▸ **Collected data**

══════════════════════════════

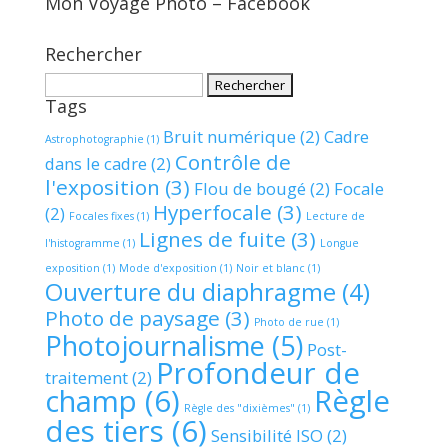
Mon Voyage Photo – Facebook
Rechercher
Rechercher :
Tags
Bruit numérique
(2)
Cadre
Astrophotographie
(1)
Contrôle de
dans le cadre
(2)
l'exposition
(3)
Flou de bougé
(2)
Focale
Hyperfocale
(3)
(2)
Focales fixes
(1)
Lecture de
Lignes de fuite
(3)
l'histogramme
(1)
Longue
exposition
(1)
Mode d'exposition
(1)
Noir et blanc
(1)
Ouverture du diaphragme
(4)
Photo de paysage
(3)
Photo de rue
(1)
Photojournalisme
(5)
Post-
Profondeur de
traitement
(2)
champ
(6)
Règle
Règle des "dixièmes"
(1)
des tiers
(6)
Sensibilité ISO
(2)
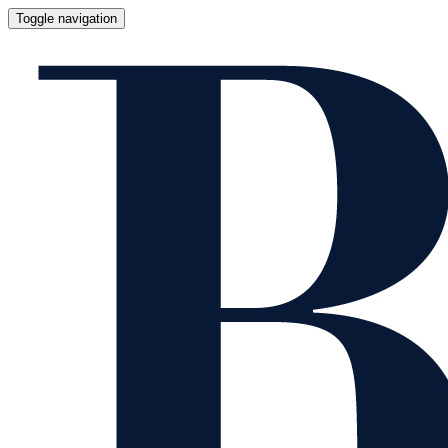
Toggle navigation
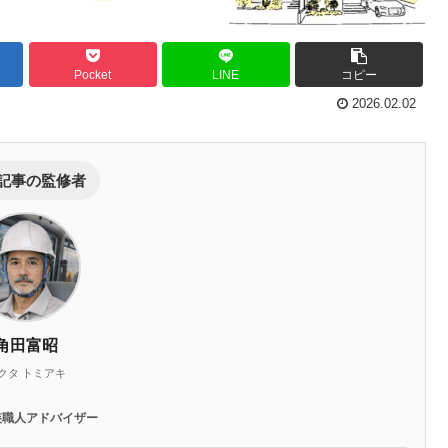
Pocket
LINE
コピー
2026.02.02
記事の監修者
角田富昭
クタ トミアキ
装職人アドバイザー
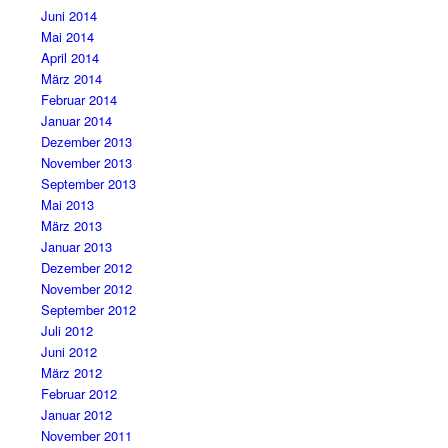
Juni 2014
Mai 2014
April 2014
März 2014
Februar 2014
Januar 2014
Dezember 2013
November 2013
September 2013
Mai 2013
März 2013
Januar 2013
Dezember 2012
November 2012
September 2012
Juli 2012
Juni 2012
März 2012
Februar 2012
Januar 2012
November 2011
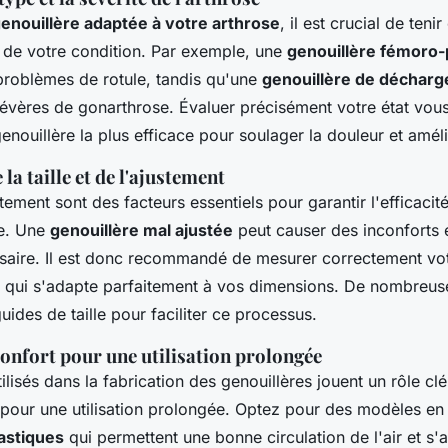
enouillère adaptée à votre arthrose
, il est crucial de ten
é de votre condition. Par exemple, une
genouillère fémoro-p
 problèmes de rotule, tandis qu'une
genouillère de décharg
évères de gonarthrose. Évaluer précisément votre état vous
genouillère la plus efficace pour soulager la douleur et améli
la taille et de l'ajustement
ustement sont des facteurs essentiels pour garantir l'efficacit
re. Une
genouillère mal ajustée
peut causer des inconforts e
ssaire. Il est donc recommandé de mesurer correctement vo
lle qui s'adapte parfaitement à vos dimensions. De nombreu
ides de taille pour faciliter ce processus.
onfort pour une utilisation prolongée
ilisés dans la fabrication des genouillères jouent un rôle clé
t pour une utilisation prolongée. Optez pour des modèles e
lastiques
qui permettent une bonne circulation de l'air et s'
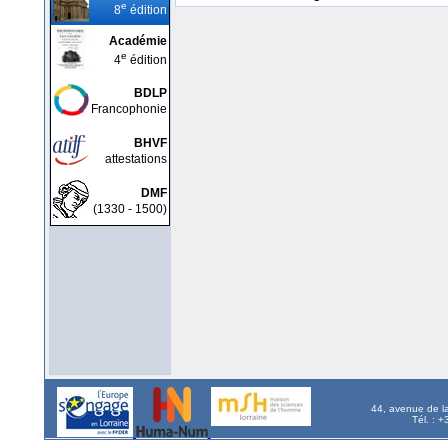
e
8
édition
Académie
e
4
édition
BDLP
Francophonie
BHVF
attestations
DMF
(1330 - 1500)
44, avenue de l
Tél. : 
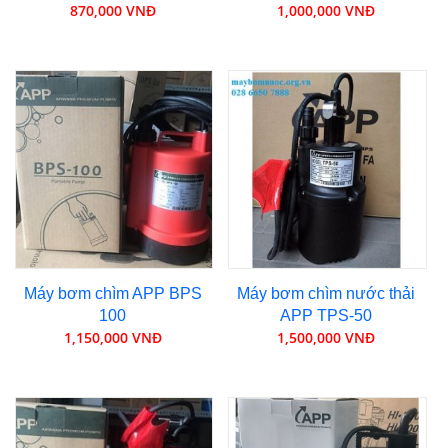
870,000 VNĐ
1,000,000 VNĐ
Máy bơm chìm APP BPS
Máy bơm chìm nước thải
100
APP TPS-50
1,150,000 VNĐ
1,500,000 VNĐ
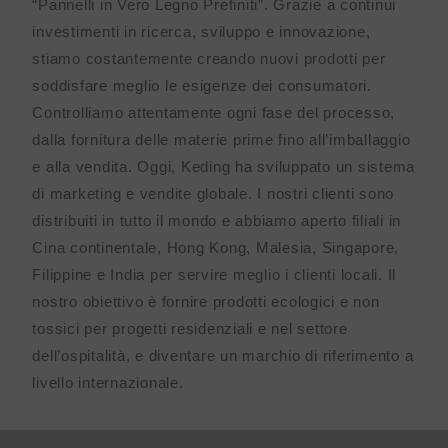
“Pannelli in Vero Legno Prefiniti”. Grazie a continui
investimenti in ricerca, sviluppo e innovazione,
stiamo costantemente creando nuovi prodotti per
soddisfare meglio le esigenze dei consumatori.
Controlliamo attentamente ogni fase del processo,
dalla fornitura delle materie prime fino all’imballaggio
e alla vendita. Oggi, Keding ha sviluppato un sistema
di marketing e vendite globale. I nostri clienti sono
distribuiti in tutto il mondo e abbiamo aperto filiali in
Cina continentale, Hong Kong, Malesia, Singapore,
Filippine e India per servire meglio i clienti locali. Il
nostro obiettivo è fornire prodotti ecologici e non
tossici per progetti residenziali e nel settore
dell’ospitalità, e diventare un marchio di riferimento a
livello internazionale.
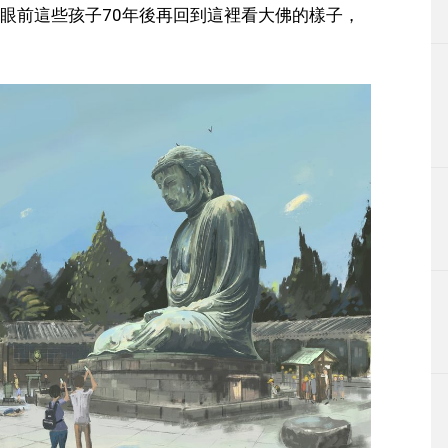
眼前這些孩子70年後再回到這裡看大佛的樣子，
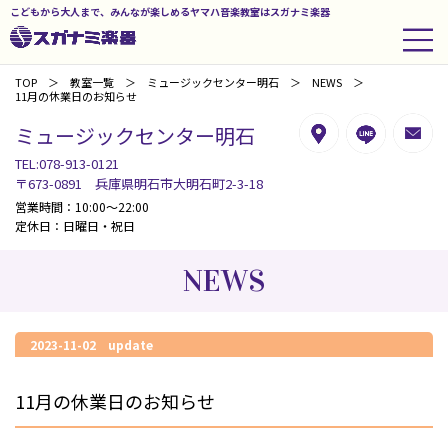
こどもから大人まで、みんなが楽しめるヤマハ音楽教室はスガナミ楽器
TOP
教室一覧
ミュージックセンター明石
NEWS
11月の休業日のお知らせ
ミュージックセンター明石
TEL:078-913-0121
〒673-0891 兵庫県明石市大明石町2-3-18
営業時間：10:00～22:00
定休日：日曜日・祝日
NEWS
2023-11-02 update
11月の休業日のお知らせ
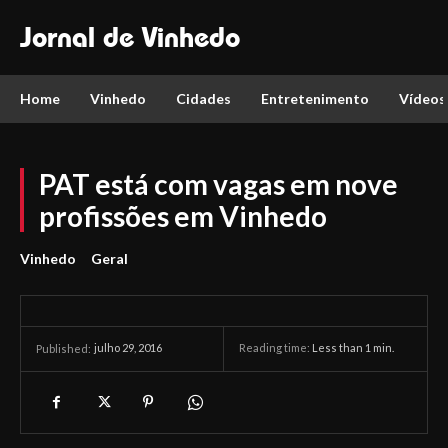
Jornal de Vinhedo
Home
Vinhedo
Cidades
Entretenimento
Vídeos
PAT está com vagas em nove
profissões em Vinhedo
Vinhedo
Geral
julho 29, 2016
Reading time:
Less than 1
min.
Published:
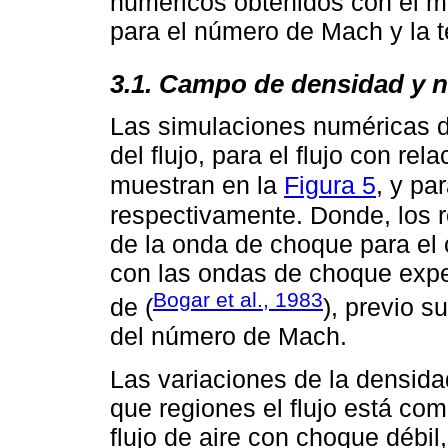
numéricos obtenidos con el m
para el número de Mach y la t
3.1. Campo de densidad y 
Las simulaciones numéricas de
del flujo, para el flujo con re
muestran en la
Figura 5
, y pa
respectivamente. Donde, los 
de la onda de choque para e
con las ondas de choque exper
Bogar et al., 1983
de (
), previo s
del número de Mach.
Las variaciones de la densida
que regiones el flujo está co
flujo de aire con choque débil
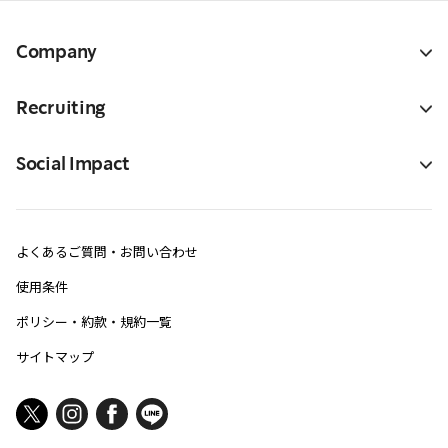
Company
Recruiting
Social Impact
よくあるご質問・お問い合わせ
使用条件
ポリシー・約款・規約一覧
サイトマップ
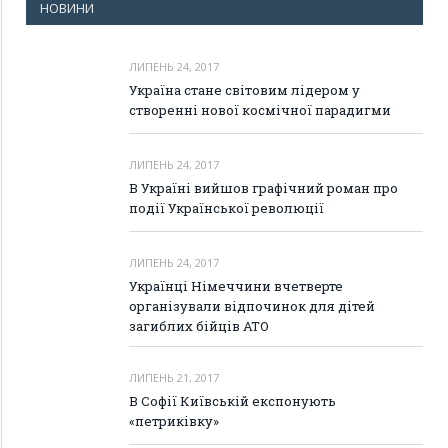
НОВИНИ
ЛИПЕНЬ 24, 2017
Україна стане світовим лідером у
створенні нової космічної парадигми
ЛИПЕНЬ 24, 2017
В Україні вийшов графічний роман про
події Української революції
ЛИПЕНЬ 24, 2017
Українці Німеччини вчетверте
організували відпочинок для дітей
загиблих бійців АТО
ЛИПЕНЬ 21, 2017
В Софії Київській експонують
«петриківку»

══════════════════════════════

Without including any pictures, output each entry above exactly as it appears.

▸ **Solution to the exercise**
Mon Voyage Photo – Facebook
Rechercher
Rechercher :
Tags
Bruit numérique
(2)
Cadre
Astrophotographie
(1)
Contrôle de
dans le cadre
(2)
l'exposition
(3)
Flou de bougé
(2)
Focale
Hyperfocale
(3)
(2)
Focales fixes
(1)
Lecture de
Lignes de fuite
(3)
l'histogramme
(1)
Longue
exposition
(1)
Mode d'exposition
(1)
Noir et blanc
(1)
Ouverture du diaphragme
(4)
Photo de paysage
(3)
Photo de rue
(1)
Photojournalisme
(5)
Post-
Profondeur de
traitement
(2)
champ
(6)
Règle
Règle des "dixièmes"
(1)
des tiers
(6)
Sensibilité ISO
(2)
Toggle navigation
Pocket
LINE
コピー
2026.02.02
記事の監修者
角田富昭
クタ トミアキ
装職人アドバイザー
Juni 2014
Mai 2014
April 2014
März 2014
Februar 2014
Januar 2014
Dezember 2013
November 2013
September 2013
Mai 2013
März 2013
Januar 2013
Dezember 2012
November 2012
September 2012
Juli 2012
Juni 2012
März 2012
Februar 2012
Januar 2012
November 2011
enouillère adaptée à votre arthrose
, il est crucial de ten
é de votre condition. Par exemple, une
genouillère fémoro-p
 problèmes de rotule, tandis qu'une
genouillère de décharg
évères de gonarthrose. Évaluer précisément votre état vous
genouillère la plus efficace pour soulager la douleur et améli
la taille et de l'ajustement
ustement sont des facteurs essentiels pour garantir l'efficacit
re. Une
genouillère mal ajustée
peut causer des inconforts e
ssaire. Il est donc recommandé de mesurer correctement vo
lle qui s'adapte parfaitement à vos dimensions. De nombreu
ides de taille pour faciliter ce processus.
onfort pour une utilisation prolongée
ilisés dans la fabrication des genouillères jouent un rôle clé
t pour une utilisation prolongée. Optez pour des modèles e
lastiques
qui permettent une bonne circulation de l'air et s'
e
8
édition
Académie
e
4
édition
BDLP
Francophonie
BHVF
attestations
DMF
(1330 - 1500)
44, avenue de l
Tél. : 
870,000 VNĐ
1,000,000 VNĐ
Máy bơm chìm APP BPS
Máy bơm chìm nước thải
100
APP TPS-50
1,150,000 VNĐ
1,500,000 VNĐ
“Pannelli in Vero Legno Prefiniti”. Grazie a continui
investimenti in ricerca, sviluppo e innovazione,
stiamo costantemente creando nuovi prodotti per
soddisfare meglio le esigenze dei consumatori.
Controlliamo attentamente ogni fase del processo,
dalla fornitura delle materie prime fino all’imballaggio
e alla vendita. Oggi, Keding ha sviluppato un sistema
di marketing e vendite globale. I nostri clienti sono
distribuiti in tutto il mondo e abbiamo aperto filiali in
Cina continentale, Hong Kong, Malesia, Singapore,
Filippine e India per servire meglio i clienti locali. Il
nostro obiettivo è fornire prodotti ecologici e non
tossici per progetti residenziali e nel settore
dell’ospitalità, e diventare un marchio di riferimento a
livello internazionale.
眼前這些孩子70年後再回到這裡看大佛的樣子，
こどもから大人まで、みんなが楽しめるヤマハ音楽教室はスガナミ楽器
TOP
教室一覧
ミュージックセンター明石
NEWS
11月の休業日のお知らせ
ミュージックセンター明石
TEL:078-913-0121
〒673-0891 兵庫県明石市大明石町2-3-18
営業時間：10:00～22:00
定休日：日曜日・祝日
NEWS
2023-11-02 update
11月の休業日のお知らせ
Jornal de Vinhedo
Home
Vinhedo
Cidades
Entretenimento
Vídeos
PAT está com vagas em nove
profissões em Vinhedo
Vinhedo
Geral
julho 29, 2016
Reading time:
Less than 1
min.
Published:
numéricos obtenidos con el m
para el número de Mach y la t
3.1. Campo de densidad y 
Las simulaciones numéricas de
del flujo, para el flujo con re
muestran en la
Figura 5
, y pa
respectivamente. Donde, los 
de la onda de choque para e
con las ondas de choque exper
Bogar et al., 1983
de (
), previo s
del número de Mach.
Las variaciones de la densida
que regiones el flujo está co
flujo de aire con choque débil
Company
Recruiting
Social Impact
よくあるご質問・お問い合わせ
使用条件
ポリシー・約款・規約一覧
サイトマップ
НОВИНИ
ЛИПЕНЬ 24, 2017
Україна стане світовим лідером у
створенні нової космічної парадигми
ЛИПЕНЬ 24, 2017
В Україні вийшов графічний роман про
події Української революції
ЛИПЕНЬ 24, 2017
Українці Німеччини вчетверте
організували відпочинок для дітей
загиблих бійців АТО
ЛИПЕНЬ 21, 2017
В Софії Київській експонують
«петриківку»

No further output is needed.